Net investment income for the second quarter of 2017 was $13.7 million, which compares to $11.6 million for the same period in 2016.  The increase was principally driven by fair value gains in the Company’s renewable energy portfolio which significantly exceeded our expectations.  The Company’s net investment income consisted of the following:

     
  Three Months Ended
June 30,
 
($ in thousands) 2017   2016   % Change
Renewable Energy Investments $ 1,521     $ (1,451 )   -  
Other Private Investments   838     1,972     (58 )%
All Other Net Investment Income     11,355     11,032     3 %
Total Net Investment Income $ 13,714     $ 11,553     19 %
                     

The Company’s annualized gross investment yield on average fixed maturity and bank loan securities for the three months ended June 30, 2017 was 3.6% (3.5% for the three months ended June 30, 2016) and the average duration of the fixed maturity and bank loan portfolio was 3.4 years at June 30, 2017 (3.7 years at June 30, 2016).

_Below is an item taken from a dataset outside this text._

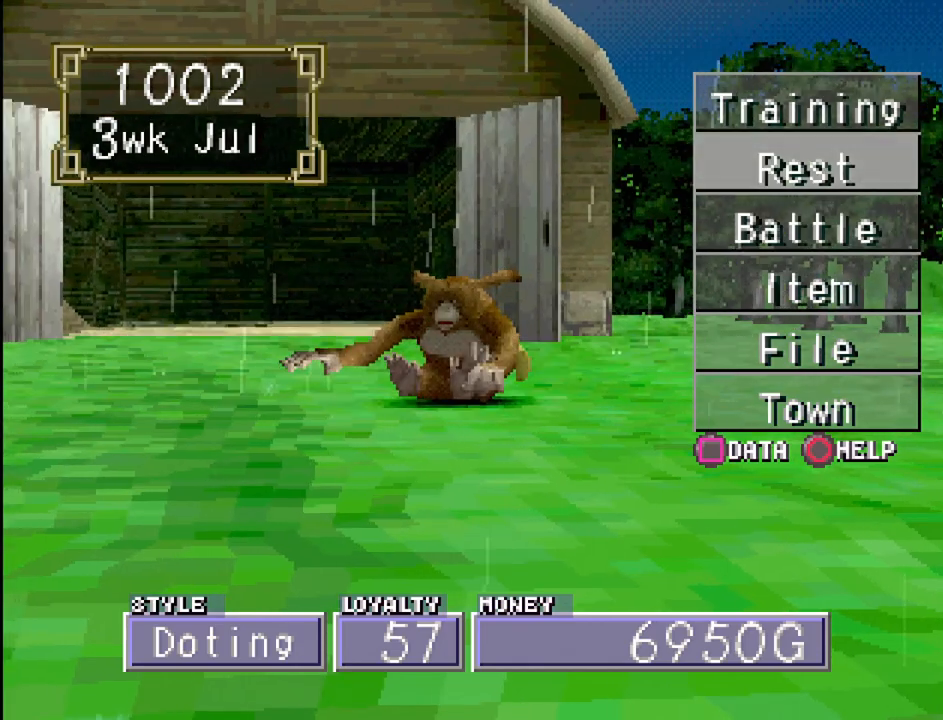
{"buttons": [], "events": [[67, "DPAD_UP", "up"], [167, "CROSS", "down"], [300, "CROSS", "up"]]}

During the second quarter, the Company recognized $307,000 of pre-tax net realized gains ($1.6   million of net realized gains in the same period in 2016) which included $321,000 of realized gains on bank loan participations.

Taxes

The tax rate for the three months ended June 30, 2017 and 2016 was 6.5% and 6.4%, respectively.

Tangible Equity

Tangible equity before dividends increased 9.4% from $472.5 million at December 31, 2016 to $517.0 million at June 30, 2017, largely due to net income of $33.0 million and $10.7 million of unrealized gains, net of taxes, on available-for-sale securities.  Tangible equity after dividends increased 5.7% from $472.5 million at December 31, 2016 to $499.3 million at June 30, 2017.  Tangible equity per common share was $16.94 at June 30, 2017, net of $17.7 million of dividends the Company paid during 2017.  The year-to-date annualized adjusted net operating income return on average tangible equity was 13.4%, which compares to 10.9% for the same period in 2016.

Capital Management

The Company announced that its Board of Directors declared a cash dividend of $0.30 per common share, the same amount as the prior quarter.  This dividend is payable on Friday, September 29, 2017 to all shareholders of record on Monday, September 11, 2017.  James River Group Holdings, Ltd. has paid cumulative dividends, including this upcoming payment, of approximately $140 million since its December 2014 initial public offering.

Conference Call

James River Group Holdings, Ltd. will hold a conference call to discuss its second quarter results tomorrow, August 2, 2017, at 8:00 a.m. Eastern Daylight Time. Investors may access the conference call by dialing (877) 930-8055 Conference ID# 53066366 or via the internet by going to www.jrgh.net and clicking on the “Investor Relations” link. Please visit the website at least 15 minutes early to register and download any necessary audio software. A replay of the call will be available until 11:00 a.m. (Eastern Daylight Time) on September 1, 2017 and can be accessed by dialing (855) 859-2056 or by visiting the company website.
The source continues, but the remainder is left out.